A few years back, I was attending a diabetes conference in San Diego and one of the researchers stated, “your liver is a mirror into your metabolic health and adipose tissue dysfunction.”
What exactly does that mean?
It has many meanings but here’s a quick breakdown – if your liver is not working optimally, it will not only affect your overall health but also your ability to regulate your blood sugars, metabolize fat, and maintain optimal gut health just to name a few.
Just recently, I was listening to a podcast on the People’s Pharmacy on Dr. Robert Lustig’s new book: Metabolical: The Lure and Lies of Processed Food, Nutrition, and Modern Medicine, and it reminded me of that lecture. Dr. Lustig is a pediatric neuroendocrinologist at UCSF.
He discusses how non-alcoholic fatty liver disease (NAFLD) is now an epidemic and was not even a medical diagnosis before 1980. It is estimated that 45% of adults, and 25% of children have it and most are not even aware of it. Paying attention to this hidden medical condition early on can help with combating more serious issues in the future.
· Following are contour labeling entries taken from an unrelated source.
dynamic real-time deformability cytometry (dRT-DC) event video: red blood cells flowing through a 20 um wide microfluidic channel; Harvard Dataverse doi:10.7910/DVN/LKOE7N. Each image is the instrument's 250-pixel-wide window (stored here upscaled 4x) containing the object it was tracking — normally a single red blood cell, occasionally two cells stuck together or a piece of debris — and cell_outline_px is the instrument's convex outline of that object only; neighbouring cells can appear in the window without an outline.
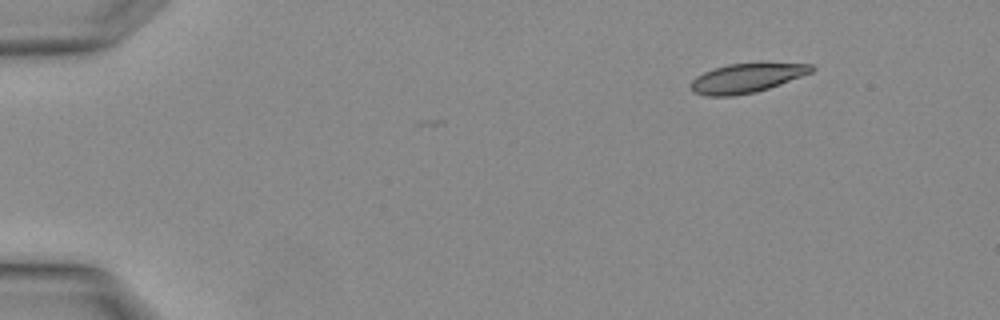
{"species": "Egyptian fruit bat (a non-hibernating species)", "species_latin": "Rousettus aegyptiacus", "temperature_condition": "warm", "stored_images_in_passage": 3, "segment_of_instrument_passage": [1, 2], "camera_frame_rate_fps": 3000, "um_per_image_px": 0.085, "animal": {"sex": "female"}, "frame": {"image": 1, "passage_image": 1, "time_ms": 0.0, "image_size_px": [1000, 320], "cell_outline_px": [[816, 68], [812, 72], [780, 84], [756, 92], [732, 96], [708, 96], [692, 92], [688, 84], [696, 76], [704, 72], [728, 64], [760, 60], [768, 60], [812, 64]], "centroid_in_image_um": [63.52, 6.58], "position_along_channel_um": 21.5, "area_um2": 21.56}}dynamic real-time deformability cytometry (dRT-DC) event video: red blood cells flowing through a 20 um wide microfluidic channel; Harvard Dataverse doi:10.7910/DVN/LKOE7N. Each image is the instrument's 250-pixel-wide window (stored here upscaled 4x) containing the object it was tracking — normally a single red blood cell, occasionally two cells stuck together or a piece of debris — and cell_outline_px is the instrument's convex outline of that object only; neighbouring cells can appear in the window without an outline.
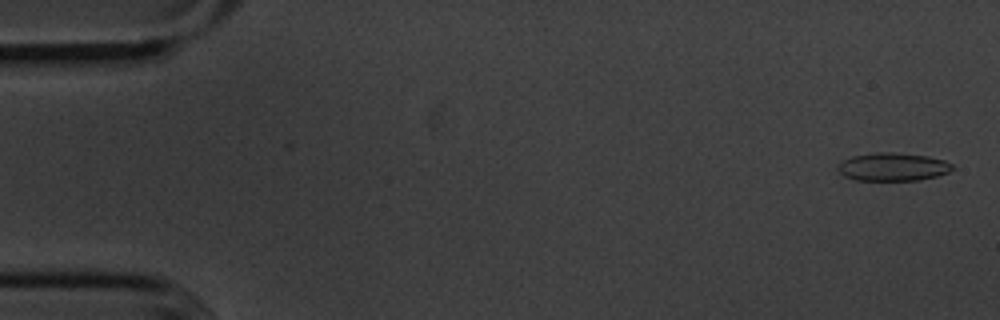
{"species": "common noctule bat (a hibernating species)", "species_latin": "Nyctalus noctula", "temperature_condition": "cold", "stored_images_in_passage": 55, "camera_frame_rate_fps": 3000, "um_per_image_px": 0.085, "animal": {"sex": "male", "body_mass_g": 20.1, "forearm_length_mm": 53.5}, "frame": {"image": 1, "passage_image": 2, "time_ms": 0.333, "image_size_px": [1000, 320], "cell_outline_px": [[952, 168], [948, 172], [936, 176], [920, 180], [856, 180], [844, 176], [836, 168], [836, 164], [852, 156], [876, 152], [892, 152], [928, 156], [944, 160], [952, 164]], "centroid_in_image_um": [75.85, 14.18], "position_along_channel_um": 9.1, "area_um2": 18.73}}
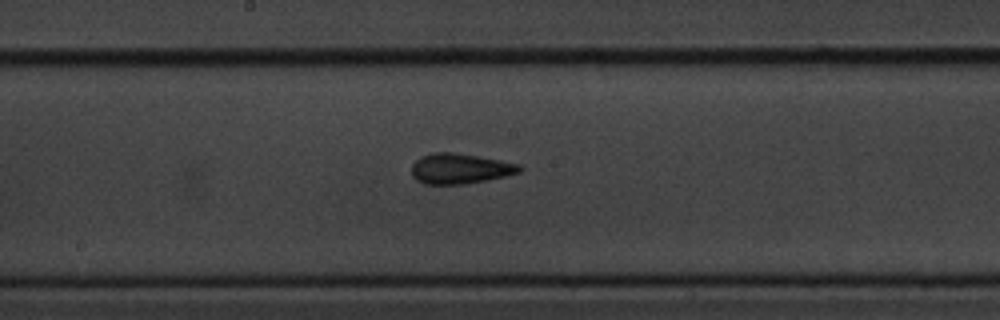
{"frame": {"image": 2, "passage_image": 29, "time_ms": 9.333, "image_size_px": [1000, 320], "cell_outline_px": [[524, 168], [520, 172], [504, 176], [464, 184], [424, 184], [416, 180], [412, 176], [412, 164], [420, 156], [432, 152], [452, 152], [500, 160], [520, 164]], "centroid_in_image_um": [39.07, 14.33], "position_along_channel_um": 209.1, "area_um2": 19.02}}
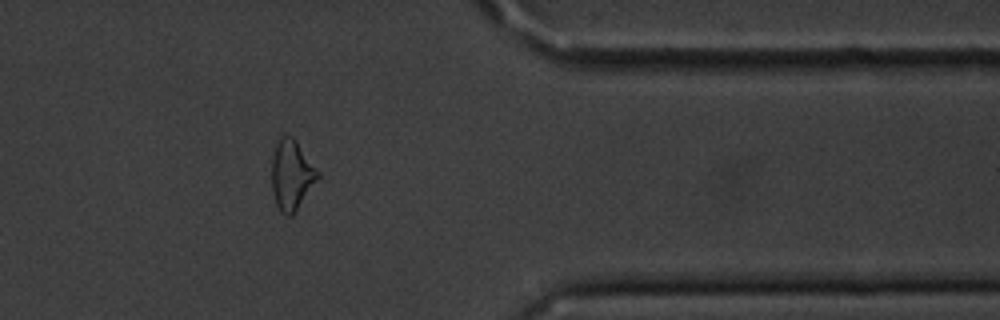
{"frame": {"image": 3, "passage_image": 45, "time_ms": 14.667, "image_size_px": [1000, 320], "cell_outline_px": [[320, 176], [292, 216], [288, 216], [280, 212], [276, 204], [272, 192], [272, 156], [276, 144], [280, 136], [292, 136], [296, 140], [320, 172]], "centroid_in_image_um": [24.78, 14.87], "position_along_channel_um": 386.6, "area_um2": 18.79}, "authors_computed_cell_mechanics": {"area_um2": 18.6116, "velocity_mm_per_s": 3.6304, "shape_relaxation_time_tau1_ms": 4.5341, "shape_relaxation_time_tau2_ms": 2.4939, "deformation_change_tau1": 0.1144, "deformation_change_tau2": 0.1066}}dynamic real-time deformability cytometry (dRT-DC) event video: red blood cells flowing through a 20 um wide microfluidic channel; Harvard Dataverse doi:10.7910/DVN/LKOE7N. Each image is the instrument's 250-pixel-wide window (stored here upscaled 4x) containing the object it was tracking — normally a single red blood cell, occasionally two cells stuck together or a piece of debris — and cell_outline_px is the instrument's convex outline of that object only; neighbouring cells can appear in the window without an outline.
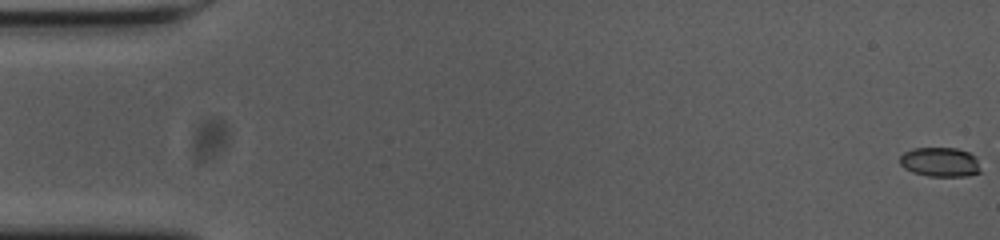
{"species": "common noctule bat (a hibernating species)", "species_latin": "Nyctalus noctula", "temperature_condition": "cold", "stored_images_in_passage": 43, "camera_frame_rate_fps": 3000, "um_per_image_px": 0.085, "animal": {"sex": "female", "body_mass_g": 23.0, "forearm_length_mm": 53.4}, "frame": {"image": 1, "passage_image": 1, "time_ms": 0.0, "image_size_px": [1000, 240], "cell_outline_px": [[980, 172], [968, 176], [928, 176], [912, 172], [904, 168], [900, 164], [900, 156], [904, 152], [912, 148], [956, 148], [968, 152], [976, 156]], "centroid_in_image_um": [79.89, 13.77], "position_along_channel_um": 5.1, "area_um2": 13.87}, "authors_computed_cell_mechanics": {"area_um2": 19.1318, "velocity_mm_per_s": 3.5726, "shape_relaxation_time_tau1_ms": null, "shape_relaxation_time_tau2_ms": 4.0462, "deformation_change_tau1": null, "deformation_change_tau2": 0.0845}}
Many think fatty liver is caused from fat in the diet but that is not the case – it is actually caused by excess sugars we consume. When you consume more sugar than your body can metabolize, it goes to the liver and when the liver gets overwhelmed it converts that sugar to fat in much the same way it does with alcohol.
Dr. Lustig states “fatty liver and type 2 diabetes are now the diseases of 5-year-olds.”
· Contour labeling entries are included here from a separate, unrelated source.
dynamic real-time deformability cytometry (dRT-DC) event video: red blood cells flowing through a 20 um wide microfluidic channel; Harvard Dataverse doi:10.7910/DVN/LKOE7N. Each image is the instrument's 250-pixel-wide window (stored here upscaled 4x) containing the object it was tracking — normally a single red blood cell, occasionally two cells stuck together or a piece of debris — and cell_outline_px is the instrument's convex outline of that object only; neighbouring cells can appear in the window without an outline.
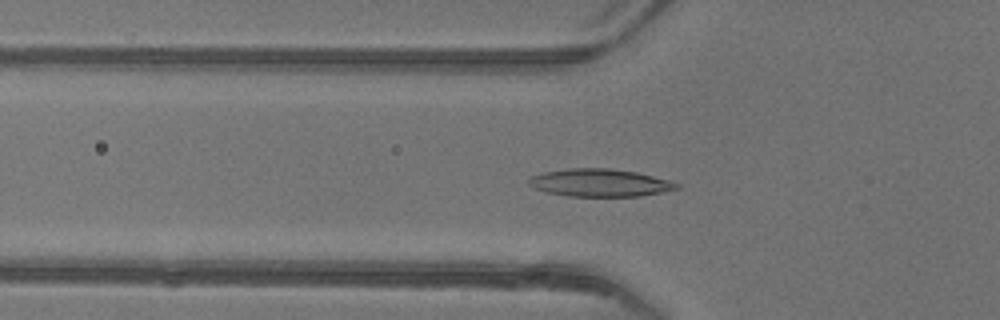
{"species": "common noctule bat (a hibernating species)", "species_latin": "Nyctalus noctula", "temperature_condition": "warm", "stored_images_in_passage": 39, "camera_frame_rate_fps": 3000, "um_per_image_px": 0.085, "animal": {"sex": "female"}, "frame": {"image": 1, "passage_image": 7, "time_ms": 2.0, "image_size_px": [1000, 320], "cell_outline_px": [[680, 188], [640, 196], [568, 196], [544, 192], [532, 188], [528, 184], [528, 180], [532, 176], [544, 172], [568, 168], [608, 168], [636, 172], [668, 180], [680, 184]], "centroid_in_image_um": [50.94, 15.54], "position_along_channel_um": 74.9, "area_um2": 23.81}}
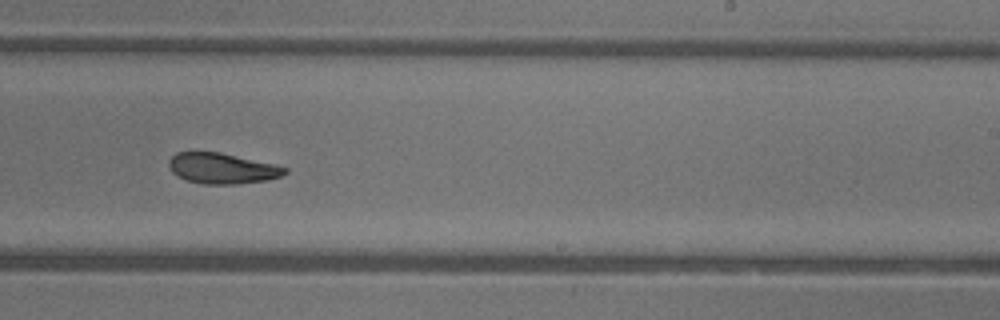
{"frame": {"image": 2, "passage_image": 21, "time_ms": 6.667, "image_size_px": [1000, 320], "cell_outline_px": [[288, 172], [280, 176], [268, 180], [236, 184], [204, 184], [188, 180], [172, 172], [168, 168], [168, 160], [176, 152], [220, 152], [272, 164], [288, 168]], "centroid_in_image_um": [18.86, 14.31], "position_along_channel_um": 270.1, "area_um2": 20.52}}
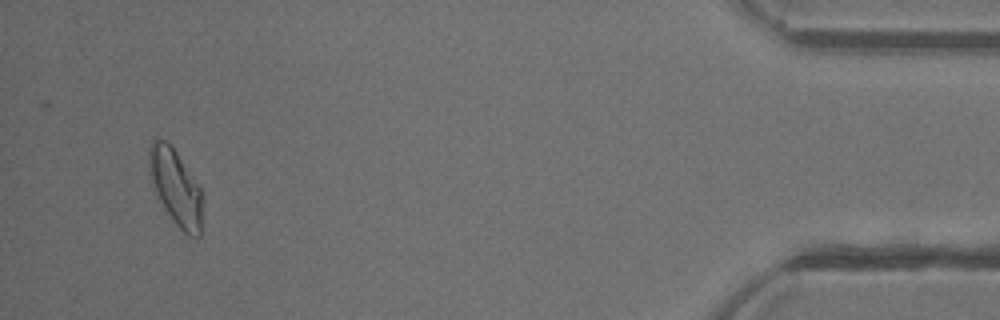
{"frame": {"image": 3, "passage_image": 37, "time_ms": 12.0, "image_size_px": [1000, 320], "cell_outline_px": [[200, 236], [188, 236], [172, 220], [164, 208], [156, 192], [148, 172], [148, 148], [152, 140], [164, 140], [176, 152], [200, 188]], "centroid_in_image_um": [14.87, 15.9], "position_along_channel_um": 420.3, "area_um2": 22.83}, "authors_computed_cell_mechanics": {"area_um2": 21.8484, "velocity_mm_per_s": 4.1824, "shape_relaxation_time_tau1_ms": 4.515, "shape_relaxation_time_tau2_ms": 2.7243, "deformation_change_tau1": 0.1584, "deformation_change_tau2": 0.0942}}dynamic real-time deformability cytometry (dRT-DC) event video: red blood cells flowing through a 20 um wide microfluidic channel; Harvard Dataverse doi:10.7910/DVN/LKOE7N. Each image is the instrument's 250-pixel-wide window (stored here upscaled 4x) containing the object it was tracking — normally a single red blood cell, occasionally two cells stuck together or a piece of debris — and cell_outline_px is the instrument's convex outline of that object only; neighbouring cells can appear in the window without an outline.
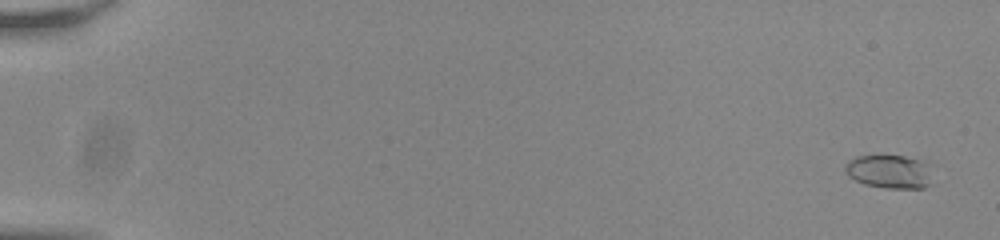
{"species": "common noctule bat (a hibernating species)", "species_latin": "Nyctalus noctula", "temperature_condition": "room temperature", "stored_images_in_passage": 57, "camera_frame_rate_fps": 3000, "um_per_image_px": 0.085, "animal": {"sex": "male", "body_mass_g": 20.0, "forearm_length_mm": 53.3}, "frame": {"image": 1, "passage_image": 3, "time_ms": 0.667, "image_size_px": [1000, 240], "cell_outline_px": [[932, 184], [924, 188], [884, 188], [864, 184], [848, 176], [844, 168], [844, 164], [856, 156], [904, 156], [920, 160], [928, 164]], "centroid_in_image_um": [75.6, 14.6], "position_along_channel_um": 9.4, "area_um2": 17.11}}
What? How can this be? Consider our food supply – ultra processed foods, full of sugar and devoid of fiber, not to mention the inflammatory industrial seed oils used (soybean, corn, vegetable, etc.), pesticides, etc. And what do the majority of children in the U.S. eat – processed, packaged foods full of sugars, inflammatory oils and chemicals.
It’s a lot to take in so where do we start?
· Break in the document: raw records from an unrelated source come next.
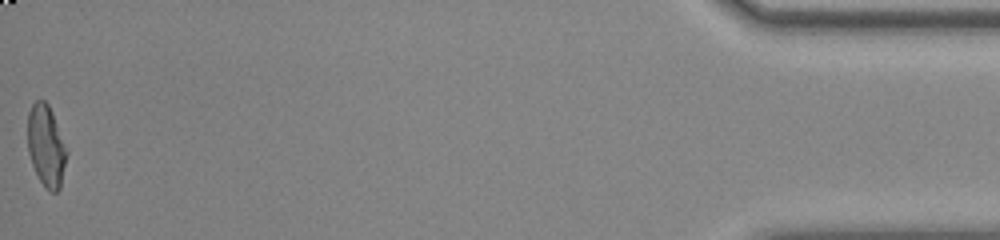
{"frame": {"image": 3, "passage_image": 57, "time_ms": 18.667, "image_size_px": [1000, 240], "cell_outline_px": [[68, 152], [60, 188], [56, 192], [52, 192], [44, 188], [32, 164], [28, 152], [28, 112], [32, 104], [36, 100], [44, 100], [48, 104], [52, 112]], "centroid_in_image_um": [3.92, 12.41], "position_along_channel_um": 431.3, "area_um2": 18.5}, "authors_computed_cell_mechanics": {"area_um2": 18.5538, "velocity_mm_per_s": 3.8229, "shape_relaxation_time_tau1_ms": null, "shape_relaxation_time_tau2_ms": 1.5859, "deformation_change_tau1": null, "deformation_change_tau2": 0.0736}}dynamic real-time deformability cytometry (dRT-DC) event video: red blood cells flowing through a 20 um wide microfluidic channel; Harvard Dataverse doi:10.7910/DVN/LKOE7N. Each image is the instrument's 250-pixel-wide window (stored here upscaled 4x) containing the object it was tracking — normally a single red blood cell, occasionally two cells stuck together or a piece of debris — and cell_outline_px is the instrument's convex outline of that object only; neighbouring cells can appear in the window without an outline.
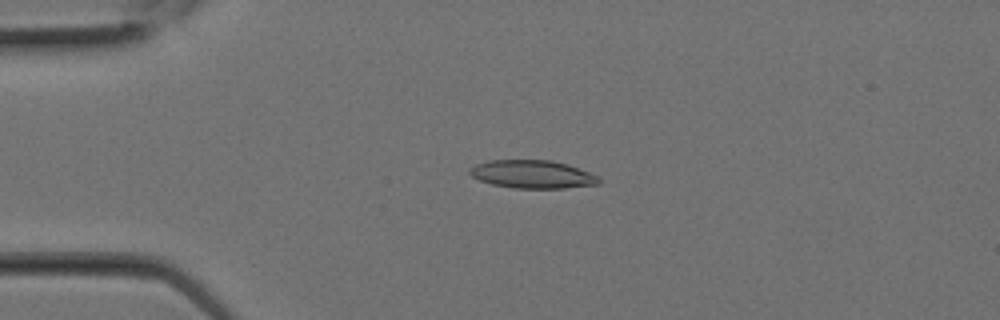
{"species": "Egyptian fruit bat (a non-hibernating species)", "species_latin": "Rousettus aegyptiacus", "temperature_condition": "room temperature", "stored_images_in_passage": 2, "camera_frame_rate_fps": 3000, "um_per_image_px": 0.085, "animal": {"sex": "female"}, "frame": {"image": 1, "passage_image": 2, "time_ms": 0.333, "image_size_px": [1000, 320], "cell_outline_px": [[600, 184], [564, 188], [512, 188], [492, 184], [480, 180], [472, 176], [468, 172], [468, 168], [476, 164], [488, 160], [552, 160], [568, 164], [600, 176]], "centroid_in_image_um": [45.26, 14.81], "position_along_channel_um": 39.7, "area_um2": 21.33}}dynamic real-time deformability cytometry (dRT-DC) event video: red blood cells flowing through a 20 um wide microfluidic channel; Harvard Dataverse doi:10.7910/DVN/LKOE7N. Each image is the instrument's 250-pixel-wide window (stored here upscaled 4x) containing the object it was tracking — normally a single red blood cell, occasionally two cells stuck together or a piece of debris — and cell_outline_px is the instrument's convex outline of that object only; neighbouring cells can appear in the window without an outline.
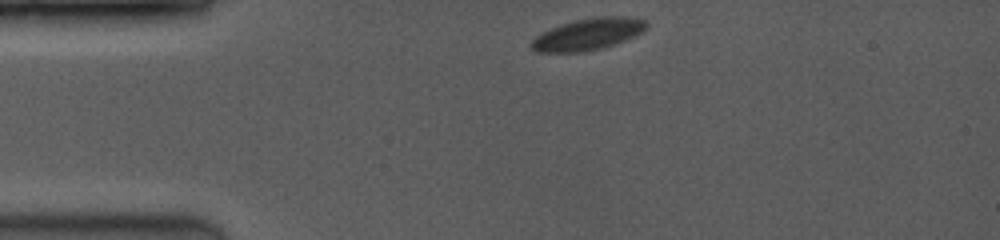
{"species": "common noctule bat (a hibernating species)", "species_latin": "Nyctalus noctula", "temperature_condition": "room temperature", "stored_images_in_passage": 12, "camera_frame_rate_fps": 3500, "um_per_image_px": 0.085, "animal": {"sex": "female", "body_mass_g": 19.0, "forearm_length_mm": 53.3}, "frame": {"image": 1, "passage_image": 1, "time_ms": 0.0, "image_size_px": [1000, 240], "cell_outline_px": [[648, 28], [624, 40], [600, 48], [580, 52], [536, 52], [532, 48], [532, 40], [536, 36], [552, 28], [572, 20], [596, 16], [624, 16], [644, 20], [648, 24]], "centroid_in_image_um": [49.98, 2.89], "position_along_channel_um": 35.0, "area_um2": 20.87}}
- Measure – start with measuring your waist circumference (WC). To measure your WC, place the tape measurement around your waist at the point of your belly button. Men with a WC larger than 40 inches and women with a 35-inch waist or greater are at a higher risk not only for fatty liver, but heart disease and diabetes due to increased visceral (deep belly) fat. The second parameter to measure is your liver enzymes, but be aware that abnormalities may not show up till you already have fatty liver. One common blood test is known as ALT and the normal used to be 25 and was increased to 40 which Dr. Lustig thinks is too high (and was changed to accommodate the changes in our diets). Other blood tests that may be elevated due to fatty liver are triglycerides, uric acid, glucose, and insulin.
- Manage – consider eating real organic non-packaged, non-processed foods preferably with fiber. Non-starchy veggies, salads, nuts/seeds, avocado, organic protein (grass-fed meats, pastured eggs, wild fish, etc.) and healthy fats (grass-fed butter, olive oil, coconut oil, ghee) contain readily available nutrients to keep inflammation at bay. As opposed to years ago, there are hundreds of sites with creative recipes to keep your meals interesting, fun and user-friendly.
- Move to time restricted eating (TRE) – If you want to create health in your body the health of the liver is a crucial component. Besides the integrity of your diet, time restricted eating (eating in a shorter window of time) helps with reversal of fatty liver. With TRE you are in essence allowing the liver to “rest and reset” and if there is buildup of fat the fasting helps with “clearing out the tanks.”
Although muffins, waffles and cupcakes are tasty, they are sugar laden and fuel to the fire in terms of a dysfunctional liver and metabolic health. It takes time to acclimate your cravings and lower your taste threshold for sweet (as sugar is quite addictive) but over the course of time it can be done and the value for overall health cannot be overestimated.
The good news is incorporating these lifestyle therapies can reverse fatty liver in addition to preventing many other health challenges – thus changing the mirror of your metabolic and overall health.